**Provided passage:**
- - - -

Lawyer quits county post

A Kootenai County public defender who was suspended this summer for giving the county commission a greeting card along with a jar of Vaseline and tube of red lipstick has resigned.

Linda Payne said Friday to give specifics about why she decided to quit now, but said she’s considering whether to sue the county for allegedly violating her free speech rights.

“That’s the reason this happened,” Payne said, referring to the greeting card, Vaseline and lipstick she personally delivered to commissioners’ office to express her disgust for a mistake made in calculating her pay increase.

Payne was suspended by her supervisor, Public Defender John Adams, for a week without pay for the gesture, which commissioners called “unprofessional.” She appealed the suspension but the commission upheld Adams’ decision.

Payne’s tentative last day of employment is Oct. 31.

County Commission Chairman Gus Johnson said her resignation is not linked to the June suspension or Payne’s failed effort to appeal.

- - - -

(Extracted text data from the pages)
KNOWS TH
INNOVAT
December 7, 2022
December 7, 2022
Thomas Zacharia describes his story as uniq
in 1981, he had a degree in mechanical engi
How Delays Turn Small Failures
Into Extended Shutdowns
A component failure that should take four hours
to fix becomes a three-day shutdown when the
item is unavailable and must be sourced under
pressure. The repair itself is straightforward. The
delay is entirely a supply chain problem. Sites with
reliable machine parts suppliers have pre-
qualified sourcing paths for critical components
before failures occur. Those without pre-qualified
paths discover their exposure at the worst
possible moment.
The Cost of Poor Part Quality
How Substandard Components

- - - -

Resume the news article about the Kootenai County public defender's resignation, writing on from its final sentence.

Johnson also said that her resignation had nothing to do with the fact that Payne was privately representing a group of people suing the county over a planning decision.

“As far as I know there was no pressure for her to leave,” Johnson said. “We were surprised that she put in her resignation.”

Outside her job as a public defender, Payne had been representing two couples who are upset the planning department issued building permits for three pole barns on Violet Avenue, which is an island of county land off of 15th Street in Coeur d’Alene.

Payne has since stepped down as the group’s attorney and has instead become a party in the case. Payne isn’t a neighbor to the Violet Avenue pole barns, but court documents show she is concerned that the county is allowing the same type of structure in her Bonanza Ranch neighborhood east of Coeur d’Alene.

In an Aug. 29 court document clarifying her status in the case, Payne wrote that Adams discovered she had filed a lawsuit against the commission and threatened to fire her. The document also refers to the weeklong suspension.

“Mr. Adams informed Ms. Payne that she would be fired if she did not withdraw as attorney of record in this matter,” Payne wrote in the court document. “The reasoning was that this petition was an ‘hostile act against the county’ and subject to termination.”

Payne said that she should have revised the court document to state that Adams told her she “could be” fired. She declined to discuss the case in detail because it’s pending.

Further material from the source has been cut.